Read the data below. Every line holding the string "pour" must be copied.
::: EXTRACTED MATERIAL :::
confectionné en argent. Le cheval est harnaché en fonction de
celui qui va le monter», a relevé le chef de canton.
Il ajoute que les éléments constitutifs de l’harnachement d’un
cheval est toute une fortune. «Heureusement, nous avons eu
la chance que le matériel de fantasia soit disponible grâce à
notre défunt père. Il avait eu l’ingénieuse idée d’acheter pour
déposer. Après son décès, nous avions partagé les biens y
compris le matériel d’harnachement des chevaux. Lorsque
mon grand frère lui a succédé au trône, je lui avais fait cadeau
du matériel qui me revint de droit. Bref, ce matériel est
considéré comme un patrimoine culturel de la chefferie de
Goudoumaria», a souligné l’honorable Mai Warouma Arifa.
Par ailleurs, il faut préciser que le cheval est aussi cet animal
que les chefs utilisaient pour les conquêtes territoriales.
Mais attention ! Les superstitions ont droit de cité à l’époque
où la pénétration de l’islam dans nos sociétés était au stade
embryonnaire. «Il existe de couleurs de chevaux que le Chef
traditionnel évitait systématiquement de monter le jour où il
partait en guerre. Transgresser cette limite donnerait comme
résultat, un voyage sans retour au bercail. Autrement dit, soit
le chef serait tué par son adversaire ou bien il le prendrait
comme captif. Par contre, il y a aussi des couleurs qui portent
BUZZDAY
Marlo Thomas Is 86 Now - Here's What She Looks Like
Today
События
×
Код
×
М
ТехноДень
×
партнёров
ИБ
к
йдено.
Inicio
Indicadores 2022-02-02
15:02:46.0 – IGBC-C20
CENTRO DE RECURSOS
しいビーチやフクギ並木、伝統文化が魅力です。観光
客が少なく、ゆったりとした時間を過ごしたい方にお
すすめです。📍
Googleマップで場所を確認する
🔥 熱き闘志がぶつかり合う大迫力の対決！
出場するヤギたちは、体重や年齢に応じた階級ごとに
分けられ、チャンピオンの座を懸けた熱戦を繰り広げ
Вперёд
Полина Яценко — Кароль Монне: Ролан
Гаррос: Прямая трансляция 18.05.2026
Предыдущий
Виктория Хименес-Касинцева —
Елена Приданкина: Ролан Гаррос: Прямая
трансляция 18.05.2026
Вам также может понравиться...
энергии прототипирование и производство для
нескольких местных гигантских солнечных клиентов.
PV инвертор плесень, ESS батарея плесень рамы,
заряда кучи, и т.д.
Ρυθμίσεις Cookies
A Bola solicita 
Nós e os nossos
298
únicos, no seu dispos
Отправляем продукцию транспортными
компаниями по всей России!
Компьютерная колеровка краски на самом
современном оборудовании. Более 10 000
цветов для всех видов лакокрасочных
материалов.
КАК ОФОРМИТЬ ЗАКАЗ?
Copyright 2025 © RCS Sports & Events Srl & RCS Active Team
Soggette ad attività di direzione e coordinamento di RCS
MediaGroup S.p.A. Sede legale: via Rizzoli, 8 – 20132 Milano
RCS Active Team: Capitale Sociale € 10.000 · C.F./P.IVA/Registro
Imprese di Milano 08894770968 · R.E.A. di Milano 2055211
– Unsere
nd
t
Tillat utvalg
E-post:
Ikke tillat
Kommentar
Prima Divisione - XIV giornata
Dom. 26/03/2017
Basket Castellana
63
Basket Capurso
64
:::
YOUR SOLUTION:
notre défunt père. Il avait eu l’ingénieuse idée d’acheter pour
que les chefs utilisaient pour les conquêtes territoriales.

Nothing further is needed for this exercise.